Führung – Ja klar, das kenne ich, das kann ich!
Seien wir bitte mal ehrlich, so oder so ähnlich haben wir alle jahrelang gedacht. Ich selbst doch auch. Vor 30 Jahren Studium, 1 Jahr Auslandspraktikum, 1 Jahr AIESEC Nationalkomitee, der Einstieg bei Procter & Gamble. Und dann Schulung, Training und Weiterbildung vom ersten Tag an, die Formung und Erfahrung nahm ihren Lauf, alles roger, oder?
Es folgt der freiwillige Wechsel zu Barilla / Kamps und plötzlich kam unaufgefordert, aber sehr vehement, das Feedback. Die Uhrmacherwerkzeuge, die ich so gewohnt war, kamen den neuen Kollegen wie Streitäxte vor. Also, ganz schnell anpassen und sich neu erfinden / taxieren, auf diesen externen Anstoß reagieren.

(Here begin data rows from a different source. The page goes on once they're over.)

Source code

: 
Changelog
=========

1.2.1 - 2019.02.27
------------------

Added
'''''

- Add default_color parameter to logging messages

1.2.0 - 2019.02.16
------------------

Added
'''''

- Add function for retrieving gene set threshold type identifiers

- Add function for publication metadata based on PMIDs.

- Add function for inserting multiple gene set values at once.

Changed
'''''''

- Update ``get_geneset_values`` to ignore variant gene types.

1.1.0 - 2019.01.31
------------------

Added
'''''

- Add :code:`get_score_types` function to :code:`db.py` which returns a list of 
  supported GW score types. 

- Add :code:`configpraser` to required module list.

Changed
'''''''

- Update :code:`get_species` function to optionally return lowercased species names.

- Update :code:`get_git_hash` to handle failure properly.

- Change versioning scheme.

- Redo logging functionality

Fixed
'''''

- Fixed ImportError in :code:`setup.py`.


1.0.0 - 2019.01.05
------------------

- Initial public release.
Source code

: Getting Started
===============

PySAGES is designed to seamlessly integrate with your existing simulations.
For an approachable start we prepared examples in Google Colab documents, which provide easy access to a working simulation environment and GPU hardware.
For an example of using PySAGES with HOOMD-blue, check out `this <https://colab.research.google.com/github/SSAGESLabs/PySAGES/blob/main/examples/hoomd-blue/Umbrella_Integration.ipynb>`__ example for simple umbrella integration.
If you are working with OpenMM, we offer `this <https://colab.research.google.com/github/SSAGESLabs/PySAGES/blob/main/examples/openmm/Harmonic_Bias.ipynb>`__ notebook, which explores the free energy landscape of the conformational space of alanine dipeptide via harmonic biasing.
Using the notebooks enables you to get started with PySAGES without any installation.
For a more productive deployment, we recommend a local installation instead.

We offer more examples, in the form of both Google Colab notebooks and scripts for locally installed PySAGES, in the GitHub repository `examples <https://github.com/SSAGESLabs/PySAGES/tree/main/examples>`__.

Heute -aber auch schon vor der Pandemie!- sind unsere Organisationen und Mitarbeiter immer schneller und häufiger mit neuen Herausforderungen in immer mehr Dimensionen konfrontiert. Die Unsicherheiten sind riesengroß und sie werden bleiben. Führung und (vor)gelebtes Führungsverhalten ist bei diesen mitunter ‚tektonischen Verschiebungen‘ der Erfolgsgarant. Mehr denn je, kommt es deshalb bei der Auswahl und Ausbildung der Richtigen auf ein möglichst umfassendes und vollständiges Bild der Kandidat*innen an. Und woher kommt der Anstoß zur Veränderung, zur Reflektion und Entwicklung?
Bisher bewährt haben sich Faktoren des Führungsverhaltens, die in den persönlichen Anlagen, Präferenzen, Einstellungen und Kompetenzen der Führungskräfte sicht- und messbar werden und so auch mit etablierten Benchmarks vergleichbar sind. Diese decken aber nur ca. 60% des Führungsverhaltens ab. Die so erarbeiteten und durchaus erfolgreichen Vorgehensweisen werden über die Zeit in uns sehr dominant und prägend, allein sie sind nicht mehr ausreichend für die Zukunft.
Zunehmende Aufmerksamkeit und Gewicht bekommen laut einer aktuellen Untersuchung von Odgers Berndtson deshalb die anderen 40%, die erfahrungsbasierten Faktoren des Führungsverhaltens. Erste Indikationen deuten an, dass vor allem die Organisationen erfolgreich sind, deren Führung / Führungskräfte eine klare und deutliche Denkweise und Mentalität, konkrete Visionen und den absoluten Willen zur Veränderung vertreten. Das ist leichter gesagt als getan, spielen doch Attribute wie Neugier, Agilität, strategisches Denken und sichtbare Änderungen im persönlichen Verhalten der Führungskräfte eine große Rolle. Demnach wird die zukünftig erfolgreiche Führungskraft verstärkt ihre weiche Seite zeigen, beherrschen und vermitteln müssen.
Die Jüngeren haben die Chance es gleich richtig zu machen und erwarten zu Recht von uns Erfahrenen dasselbe. Aber 30 Jahre später …stehe ich hier und kann nicht anders…, ich falle doch immer wieder in bewährte Muster zurück. Die Einsicht ist da, die Selbstreflektion hilft, aber die eigentliche Crux ist, man braucht Platz, muss sich entlernen / entleeren um Platz für Neues und selbst Altbewährtes zu schaffen. Und ganz ehrlich, mehr Trainings, mehr Analysen packen viele erfahrene Führungskräfte nicht, das haben wir alle X-mal durchgemacht. Zur fundamentalen Weiterentwicklung benötigt man einen Gleichgesinnten, einen Sparringspartner, einen Coach, einen auf dem eigenen Level, der das selbst durchlebt hat, dem man vertrauen kann. Dann kann das funktionieren, dann muss und wird es funktionieren und die Führungskraft bleibt Teil der Zukunft.